Stored data entries:
☆ ☆ ☆ ☆ ☆ ☆ ☆

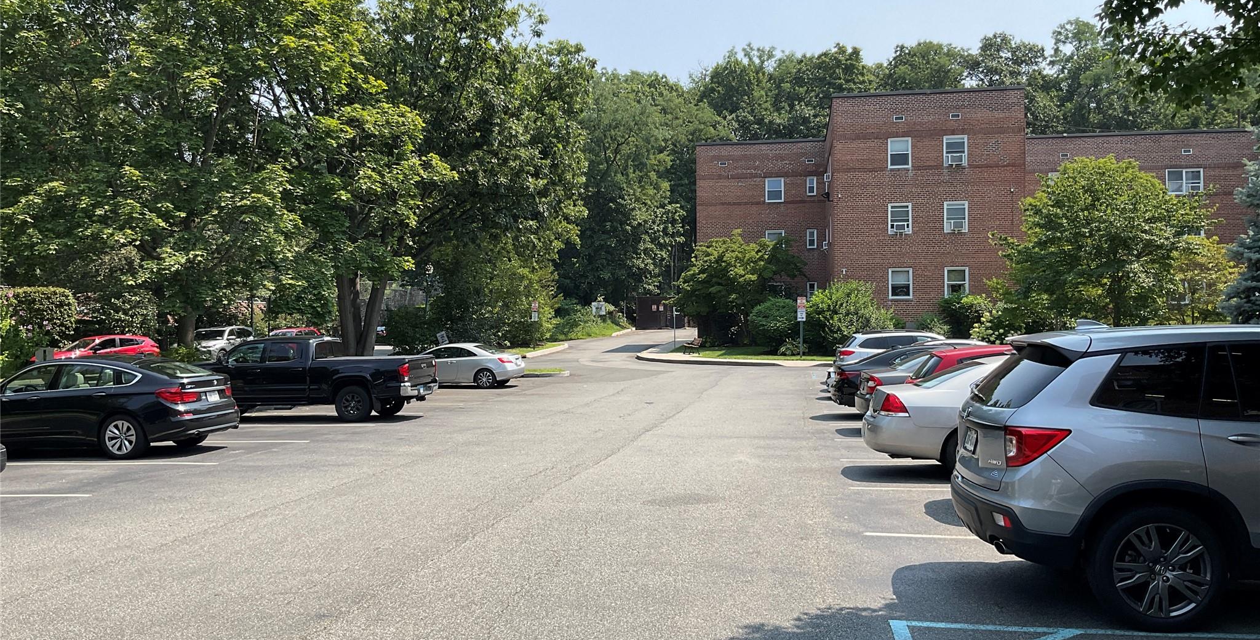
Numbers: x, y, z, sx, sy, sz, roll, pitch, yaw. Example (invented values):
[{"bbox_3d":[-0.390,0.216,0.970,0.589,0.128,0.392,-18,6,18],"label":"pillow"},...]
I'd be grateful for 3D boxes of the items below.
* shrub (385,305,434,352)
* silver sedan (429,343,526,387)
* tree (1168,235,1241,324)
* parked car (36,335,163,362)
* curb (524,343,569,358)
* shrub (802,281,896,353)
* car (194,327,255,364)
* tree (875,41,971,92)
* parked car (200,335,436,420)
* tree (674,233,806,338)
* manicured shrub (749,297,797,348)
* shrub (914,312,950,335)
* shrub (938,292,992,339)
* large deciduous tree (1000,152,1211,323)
[{"bbox_3d":[-10.300,0.500,47.000,2.300,2.400,2.200,-1,-1,9],"label":"shrub"},{"bbox_3d":[-5.670,1.430,33.900,4.450,1.400,1.760,-1,0,9],"label":"silver sedan"},{"bbox_3d":[24.800,-1.750,45.500,3.800,4.000,3.800,-1,-1,9],"label":"tree"},{"bbox_3d":[-19.850,1.330,39.300,1.800,1.540,4.400,-1,-1,27],"label":"parked car"},{"bbox_3d":[-3.900,1.500,50.500,0.900,0.300,7.500,-1,-1,12],"label":"curb"},{"bbox_3d":[8.700,-0.120,42.000,3.550,2.750,2.800,0,-1,10],"label":"shrub"},{"bbox_3d":[-18.850,1.180,48.300,1.900,1.700,4.750,0,-1,3],"label":"car"},{"bbox_3d":[23.600,-13.500,85.000,9.000,18.000,9.000,-1,-1,9],"label":"tree"},{"bbox_3d":[-7.200,1.210,22.600,5.650,1.790,1.890,-1,0,9],"label":"parked car"},{"bbox_3d":[4.800,-1.500,47.500,5.900,5.200,5.700,-1,-1,9],"label":"tree"},{"bbox_3d":[5.900,0.100,43.300,2.020,2.100,2.000,0,-1,10],"label":"manicured shrub"},{"bbox_3d":[12.100,0.250,42.500,1.350,1.200,1.200,0,-1,10],"label":"shrub"},{"bbox_3d":[13.300,-0.100,42.000,2.000,2.050,1.800,0,-1,10],"label":"shrub"},{"bbox_3d":[17.000,-2.600,38.000,7.800,6.700,7.500,-1,-1,9],"label":"large deciduous tree"}]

☆ ☆ ☆ ☆ ☆ ☆ ☆

Rewrite the entries from their start through the line containing "deciduous tree (1000,152,1211,323)", replacing every "parked car" with "stationary vehicle" and keeping everything else the same. Leave out the pictures.

Output below:
Numbers: x, y, z, sx, sy, sz, roll, pitch, yaw. Example (invented values):
[{"bbox_3d":[-0.390,0.216,0.970,0.589,0.128,0.392,-18,6,18],"label":"pillow"},...]
I'd be grateful for 3D boxes of the items below.
* shrub (385,305,434,352)
* silver sedan (429,343,526,387)
* tree (1168,235,1241,324)
* stationary vehicle (36,335,163,362)
* curb (524,343,569,358)
* shrub (802,281,896,353)
* car (194,327,255,364)
* tree (875,41,971,92)
* stationary vehicle (200,335,436,420)
* tree (674,233,806,338)
* manicured shrub (749,297,797,348)
* shrub (914,312,950,335)
* shrub (938,292,992,339)
* large deciduous tree (1000,152,1211,323)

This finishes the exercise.